Petra Diamonds has resumed operations at its Williamson mine in Tanzania, but remains uncertain when it will be cleared to export goods from the east African nation again.
Mining paused for four days last week after the Tanzanian government, which owns a 25% stake in the asset, seized a parcel containing 71,654 carats of rough diamonds over a reported disagreement about valuation. The parcel has still not been released for export, and spokespeople said they were unsure whether future exports would be affected.
“Sales from Williamson will be dependent on the government, not Petra,” a company spokesperson told Rapaport News on Monday.
Revenue from the mine fell 26% to $58.4 million in the fiscal year that ended June 30, due to a sharp decline in the sale of exceptional diamonds from the project, Petra reported. Group revenue increased 11% to $477 million for the year, driven by increases at the Finsch, Cullinan and Kimberley mines in South Africa.

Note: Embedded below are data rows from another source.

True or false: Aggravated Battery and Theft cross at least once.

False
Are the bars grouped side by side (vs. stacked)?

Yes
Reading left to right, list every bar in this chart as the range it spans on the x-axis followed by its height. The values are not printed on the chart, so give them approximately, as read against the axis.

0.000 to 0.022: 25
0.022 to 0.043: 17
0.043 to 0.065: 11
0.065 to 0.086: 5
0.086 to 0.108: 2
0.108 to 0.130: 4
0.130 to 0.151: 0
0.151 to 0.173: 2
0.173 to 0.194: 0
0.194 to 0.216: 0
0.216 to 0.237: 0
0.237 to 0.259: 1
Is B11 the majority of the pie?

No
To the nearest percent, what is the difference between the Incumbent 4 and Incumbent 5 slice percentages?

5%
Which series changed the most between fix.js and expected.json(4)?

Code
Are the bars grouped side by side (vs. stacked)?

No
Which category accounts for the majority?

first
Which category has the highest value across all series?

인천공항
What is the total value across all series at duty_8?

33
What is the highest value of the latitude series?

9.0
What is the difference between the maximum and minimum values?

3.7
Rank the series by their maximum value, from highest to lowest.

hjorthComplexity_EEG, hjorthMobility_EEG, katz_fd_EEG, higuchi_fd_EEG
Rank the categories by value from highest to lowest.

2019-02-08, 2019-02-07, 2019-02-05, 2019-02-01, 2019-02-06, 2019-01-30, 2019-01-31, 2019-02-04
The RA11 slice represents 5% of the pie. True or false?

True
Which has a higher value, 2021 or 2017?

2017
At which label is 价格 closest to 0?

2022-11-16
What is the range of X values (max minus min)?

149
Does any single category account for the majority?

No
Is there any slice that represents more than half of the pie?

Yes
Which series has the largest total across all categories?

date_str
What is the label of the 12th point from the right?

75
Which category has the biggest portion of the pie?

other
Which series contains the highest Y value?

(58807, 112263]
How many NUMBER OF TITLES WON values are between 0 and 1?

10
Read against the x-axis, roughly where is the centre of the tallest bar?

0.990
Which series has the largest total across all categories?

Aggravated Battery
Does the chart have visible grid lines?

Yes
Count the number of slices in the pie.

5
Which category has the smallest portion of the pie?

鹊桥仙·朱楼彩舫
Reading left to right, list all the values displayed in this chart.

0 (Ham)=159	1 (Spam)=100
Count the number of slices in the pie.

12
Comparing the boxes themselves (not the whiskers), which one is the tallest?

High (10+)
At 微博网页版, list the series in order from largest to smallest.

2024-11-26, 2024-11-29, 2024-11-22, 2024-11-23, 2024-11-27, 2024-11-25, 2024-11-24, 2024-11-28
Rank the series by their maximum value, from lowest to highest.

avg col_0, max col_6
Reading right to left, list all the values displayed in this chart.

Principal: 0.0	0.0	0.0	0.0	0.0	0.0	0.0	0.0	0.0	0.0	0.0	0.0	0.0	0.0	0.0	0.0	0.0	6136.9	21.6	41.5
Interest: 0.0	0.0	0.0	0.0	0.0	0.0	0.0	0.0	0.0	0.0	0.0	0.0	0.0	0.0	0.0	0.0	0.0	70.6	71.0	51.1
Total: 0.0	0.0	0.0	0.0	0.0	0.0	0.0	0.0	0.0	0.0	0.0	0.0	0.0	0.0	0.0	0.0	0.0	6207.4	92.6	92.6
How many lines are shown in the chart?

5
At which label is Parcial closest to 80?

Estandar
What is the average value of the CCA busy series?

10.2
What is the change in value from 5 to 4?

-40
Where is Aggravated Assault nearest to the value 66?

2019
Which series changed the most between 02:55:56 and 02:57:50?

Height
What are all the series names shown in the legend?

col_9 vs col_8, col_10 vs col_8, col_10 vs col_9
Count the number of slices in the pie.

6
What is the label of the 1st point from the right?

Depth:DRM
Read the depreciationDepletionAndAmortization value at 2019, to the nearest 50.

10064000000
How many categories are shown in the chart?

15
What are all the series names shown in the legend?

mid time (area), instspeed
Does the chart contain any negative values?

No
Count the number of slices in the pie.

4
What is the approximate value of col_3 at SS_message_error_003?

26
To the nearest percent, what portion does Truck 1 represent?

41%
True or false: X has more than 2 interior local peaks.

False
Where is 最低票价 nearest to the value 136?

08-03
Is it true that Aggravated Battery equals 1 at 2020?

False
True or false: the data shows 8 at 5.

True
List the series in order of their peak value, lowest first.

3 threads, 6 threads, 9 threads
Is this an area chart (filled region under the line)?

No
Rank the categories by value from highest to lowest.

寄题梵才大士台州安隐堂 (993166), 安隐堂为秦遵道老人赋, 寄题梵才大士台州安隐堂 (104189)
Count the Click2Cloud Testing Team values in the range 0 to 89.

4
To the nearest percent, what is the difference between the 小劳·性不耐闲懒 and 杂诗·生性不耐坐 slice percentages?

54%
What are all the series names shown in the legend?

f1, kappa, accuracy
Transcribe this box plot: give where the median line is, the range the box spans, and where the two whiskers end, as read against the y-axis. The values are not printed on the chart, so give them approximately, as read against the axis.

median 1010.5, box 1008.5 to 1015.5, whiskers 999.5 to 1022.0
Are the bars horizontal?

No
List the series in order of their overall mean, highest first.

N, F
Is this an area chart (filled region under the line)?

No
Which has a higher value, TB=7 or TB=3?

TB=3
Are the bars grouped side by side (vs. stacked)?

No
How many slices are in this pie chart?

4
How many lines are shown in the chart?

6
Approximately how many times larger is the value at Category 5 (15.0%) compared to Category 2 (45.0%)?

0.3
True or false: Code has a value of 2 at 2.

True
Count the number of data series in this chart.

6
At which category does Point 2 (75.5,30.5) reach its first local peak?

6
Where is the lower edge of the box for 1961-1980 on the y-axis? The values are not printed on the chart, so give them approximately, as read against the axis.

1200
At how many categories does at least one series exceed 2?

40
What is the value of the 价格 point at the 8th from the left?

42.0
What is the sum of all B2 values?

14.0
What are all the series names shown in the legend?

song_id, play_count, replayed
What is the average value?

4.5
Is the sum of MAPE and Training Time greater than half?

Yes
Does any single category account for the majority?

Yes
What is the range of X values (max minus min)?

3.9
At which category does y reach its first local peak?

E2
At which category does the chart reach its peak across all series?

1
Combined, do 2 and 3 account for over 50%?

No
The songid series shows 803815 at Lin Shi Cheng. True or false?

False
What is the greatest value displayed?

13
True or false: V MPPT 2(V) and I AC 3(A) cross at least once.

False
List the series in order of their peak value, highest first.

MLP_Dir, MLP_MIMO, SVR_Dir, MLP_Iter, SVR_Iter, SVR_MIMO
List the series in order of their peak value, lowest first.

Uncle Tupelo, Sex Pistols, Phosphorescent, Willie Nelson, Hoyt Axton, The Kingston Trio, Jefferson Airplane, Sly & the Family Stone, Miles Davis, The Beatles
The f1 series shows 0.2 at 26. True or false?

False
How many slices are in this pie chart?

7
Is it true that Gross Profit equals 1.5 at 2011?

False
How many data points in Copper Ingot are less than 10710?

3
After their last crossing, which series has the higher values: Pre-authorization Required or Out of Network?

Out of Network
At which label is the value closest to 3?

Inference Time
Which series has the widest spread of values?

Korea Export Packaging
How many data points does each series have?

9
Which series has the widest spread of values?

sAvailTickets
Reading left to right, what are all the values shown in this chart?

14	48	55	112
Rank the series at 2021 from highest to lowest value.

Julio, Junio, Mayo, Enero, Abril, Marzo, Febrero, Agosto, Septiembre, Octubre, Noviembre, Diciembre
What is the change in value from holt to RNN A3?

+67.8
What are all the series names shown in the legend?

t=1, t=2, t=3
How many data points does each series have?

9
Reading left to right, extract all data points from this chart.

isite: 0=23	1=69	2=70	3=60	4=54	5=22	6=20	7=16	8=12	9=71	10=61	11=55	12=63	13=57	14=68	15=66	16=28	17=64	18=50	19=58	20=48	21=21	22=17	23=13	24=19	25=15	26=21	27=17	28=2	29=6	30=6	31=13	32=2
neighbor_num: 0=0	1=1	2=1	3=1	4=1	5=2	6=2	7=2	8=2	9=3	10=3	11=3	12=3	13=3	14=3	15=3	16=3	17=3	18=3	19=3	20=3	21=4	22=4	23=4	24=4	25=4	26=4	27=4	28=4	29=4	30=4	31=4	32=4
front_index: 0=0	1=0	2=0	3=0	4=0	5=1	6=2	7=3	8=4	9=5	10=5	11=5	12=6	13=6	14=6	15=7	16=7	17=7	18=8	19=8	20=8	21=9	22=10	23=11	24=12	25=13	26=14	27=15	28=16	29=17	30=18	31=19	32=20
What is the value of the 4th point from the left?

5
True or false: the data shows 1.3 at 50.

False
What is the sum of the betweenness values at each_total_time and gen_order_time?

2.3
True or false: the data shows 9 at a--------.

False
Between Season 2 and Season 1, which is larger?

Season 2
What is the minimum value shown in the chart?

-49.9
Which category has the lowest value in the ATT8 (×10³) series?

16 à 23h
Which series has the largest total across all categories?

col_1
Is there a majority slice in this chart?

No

However, delays in expansion programs at Cullinan and Finsch meant the company did not meet its previously stated production and revenue targets for the year, CEO Johan Dippenaar said in the company statement. That resulted in higher operating costs, which, together with the strengthening South African rand, led net profit to plunge 69% to $20.7 million.
Group production is back on track to reach between 4.8 million and 5 million carats in the current fiscal year, from 4 million carats in fiscal 2016-17.
The four-day halt to mining at Williamson will not impact the company’s production outlook for the year, Dippenaar said in a conference call later on Monday, adding that the company would assess the long-term prospects for exports before making a decision to place the operation on care and maintenance.
For now, the parcel remains in government custody, even though the reasons for seizing the goods “have still not been formally made known to the company,” Petra said.
Petra declared the diamonds as being worth $14.8 million, in keeping with a government ministry evaluation that the company published on its website. However, a separate ministry later valued the parcel at $29.5 million, Reuters reported last week.
Petra is “committed to ongoing dialogue” with the Tanzanian government, the miner said in its Monday statement.
However, if the company is unable to resume sales from Williamson in the fiscal half-year that ends December 31, it may fail to meet its loan commitments, it cautioned. In such a case, the company would start talking with lenders to reach a resolution, it added.
Shares in Petra Diamonds fell 6% in Monday afternoon trading on the London Stock Exchange, and have dropped 12% since news broke of its dispute in Tanzania on September 8.